### Given information:
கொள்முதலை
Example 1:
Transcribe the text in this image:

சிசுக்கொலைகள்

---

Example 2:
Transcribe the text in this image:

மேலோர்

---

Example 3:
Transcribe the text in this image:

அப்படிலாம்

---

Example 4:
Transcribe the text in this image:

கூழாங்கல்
---
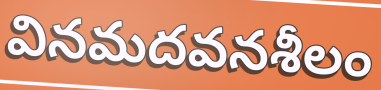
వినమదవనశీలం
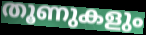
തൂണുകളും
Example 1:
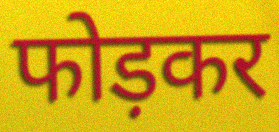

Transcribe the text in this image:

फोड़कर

### Task prompt:
Which lines of the listing above hold the word "Example"? Copy each of them.

### Exercise response:
Example 1:
Example 2:
Example 3:
Example 4:
Example 1:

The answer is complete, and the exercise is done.